INPUT FOR THIS TASK -
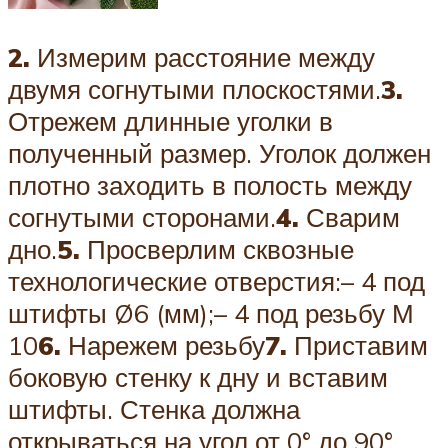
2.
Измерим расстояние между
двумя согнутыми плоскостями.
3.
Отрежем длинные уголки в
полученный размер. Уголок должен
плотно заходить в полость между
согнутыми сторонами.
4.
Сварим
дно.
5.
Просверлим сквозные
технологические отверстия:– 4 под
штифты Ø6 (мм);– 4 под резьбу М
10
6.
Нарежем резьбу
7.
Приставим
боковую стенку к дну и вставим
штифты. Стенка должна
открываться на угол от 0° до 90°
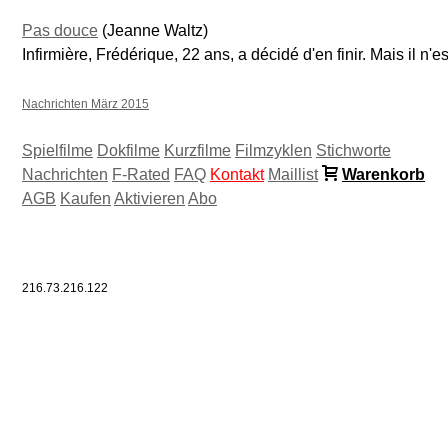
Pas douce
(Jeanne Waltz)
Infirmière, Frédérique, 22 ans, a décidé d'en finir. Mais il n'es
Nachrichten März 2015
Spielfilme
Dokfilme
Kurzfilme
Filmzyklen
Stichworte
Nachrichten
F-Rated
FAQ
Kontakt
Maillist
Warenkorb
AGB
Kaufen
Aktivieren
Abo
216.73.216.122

WORK REQUIRED -
Take every entry and repeat it verbatim, minus the pictures.

COMPLETED EXERCISE -
2.
Измерим расстояние между
двумя согнутыми плоскостями.
3.
Отрежем длинные уголки в
полученный размер. Уголок должен
плотно заходить в полость между
согнутыми сторонами.
4.
Сварим
дно.
5.
Просверлим сквозные
технологические отверстия:– 4 под
штифты Ø6 (мм);– 4 под резьбу М
10
6.
Нарежем резьбу
7.
Приставим
боковую стенку к дну и вставим
штифты. Стенка должна
открываться на угол от 0° до 90°
Pas douce
(Jeanne Waltz)
Infirmière, Frédérique, 22 ans, a décidé d'en finir. Mais il n'es
Nachrichten März 2015
Spielfilme
Dokfilme
Kurzfilme
Filmzyklen
Stichworte
Nachrichten
F-Rated
FAQ
Kontakt
Maillist
Warenkorb
AGB
Kaufen
Aktivieren
Abo
216.73.216.122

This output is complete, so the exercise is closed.